## Request
Write out each line of these entries below, without changing anything.

:: Material

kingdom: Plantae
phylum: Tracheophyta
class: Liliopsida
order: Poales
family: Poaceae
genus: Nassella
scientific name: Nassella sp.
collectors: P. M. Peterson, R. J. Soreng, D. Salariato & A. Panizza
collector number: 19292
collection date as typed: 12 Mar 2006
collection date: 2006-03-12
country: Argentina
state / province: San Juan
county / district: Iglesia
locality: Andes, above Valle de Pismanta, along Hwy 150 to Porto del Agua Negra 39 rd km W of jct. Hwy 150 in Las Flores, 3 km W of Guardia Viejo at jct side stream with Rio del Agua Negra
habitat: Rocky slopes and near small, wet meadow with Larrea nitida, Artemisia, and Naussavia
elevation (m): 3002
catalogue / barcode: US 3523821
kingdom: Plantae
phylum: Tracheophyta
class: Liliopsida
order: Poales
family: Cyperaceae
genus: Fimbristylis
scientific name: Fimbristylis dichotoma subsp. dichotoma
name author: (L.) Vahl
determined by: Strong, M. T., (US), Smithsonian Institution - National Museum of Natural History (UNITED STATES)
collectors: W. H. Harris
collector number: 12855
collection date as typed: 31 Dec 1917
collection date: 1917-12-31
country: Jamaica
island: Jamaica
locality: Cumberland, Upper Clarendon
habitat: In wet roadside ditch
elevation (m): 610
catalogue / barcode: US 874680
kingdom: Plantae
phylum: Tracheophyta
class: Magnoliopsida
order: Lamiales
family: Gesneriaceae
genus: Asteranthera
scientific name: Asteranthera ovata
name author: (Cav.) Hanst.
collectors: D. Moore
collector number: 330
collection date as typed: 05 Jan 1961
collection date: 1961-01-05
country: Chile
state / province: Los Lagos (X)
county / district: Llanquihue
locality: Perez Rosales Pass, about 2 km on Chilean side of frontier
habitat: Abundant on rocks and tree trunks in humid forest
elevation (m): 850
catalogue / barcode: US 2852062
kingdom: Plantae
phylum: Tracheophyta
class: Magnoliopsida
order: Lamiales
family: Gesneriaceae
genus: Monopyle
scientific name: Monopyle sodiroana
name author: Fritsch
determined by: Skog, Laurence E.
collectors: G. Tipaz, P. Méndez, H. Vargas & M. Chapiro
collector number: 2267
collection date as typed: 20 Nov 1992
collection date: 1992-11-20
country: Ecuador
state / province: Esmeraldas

::::

## Finished task
kingdom: Plantae
phylum: Tracheophyta
class: Liliopsida
order: Poales
family: Poaceae
genus: Nassella
scientific name: Nassella sp.
collectors: P. M. Peterson, R. J. Soreng, D. Salariato & A. Panizza
collector number: 19292
collection date as typed: 12 Mar 2006
collection date: 2006-03-12
country: Argentina
state / province: San Juan
county / district: Iglesia
locality: Andes, above Valle de Pismanta, along Hwy 150 to Porto del Agua Negra 39 rd km W of jct. Hwy 150 in Las Flores, 3 km W of Guardia Viejo at jct side stream with Rio del Agua Negra
habitat: Rocky slopes and near small, wet meadow with Larrea nitida, Artemisia, and Naussavia
elevation (m): 3002
catalogue / barcode: US 3523821
kingdom: Plantae
phylum: Tracheophyta
class: Liliopsida
order: Poales
family: Cyperaceae
genus: Fimbristylis
scientific name: Fimbristylis dichotoma subsp. dichotoma
name author: (L.) Vahl
determined by: Strong, M. T., (US), Smithsonian Institution - National Museum of Natural History (UNITED STATES)
collectors: W. H. Harris
collector number: 12855
collection date as typed: 31 Dec 1917
collection date: 1917-12-31
country: Jamaica
island: Jamaica
locality: Cumberland, Upper Clarendon
habitat: In wet roadside ditch
elevation (m): 610
catalogue / barcode: US 874680
kingdom: Plantae
phylum: Tracheophyta
class: Magnoliopsida
order: Lamiales
family: Gesneriaceae
genus: Asteranthera
scientific name: Asteranthera ovata
name author: (Cav.) Hanst.
collectors: D. Moore
collector number: 330
collection date as typed: 05 Jan 1961
collection date: 1961-01-05
country: Chile
state / province: Los Lagos (X)
county / district: Llanquihue
locality: Perez Rosales Pass, about 2 km on Chilean side of frontier
habitat: Abundant on rocks and tree trunks in humid forest
elevation (m): 850
catalogue / barcode: US 2852062
kingdom: Plantae
phylum: Tracheophyta
class: Magnoliopsida
order: Lamiales
family: Gesneriaceae
genus: Monopyle
scientific name: Monopyle sodiroana
name author: Fritsch
determined by: Skog, Laurence E.
collectors: G. Tipaz, P. Méndez, H. Vargas & M. Chapiro
collector number: 2267
collection date as typed: 20 Nov 1992
collection date: 1992-11-20
country: Ecuador
state / province: Esmeraldas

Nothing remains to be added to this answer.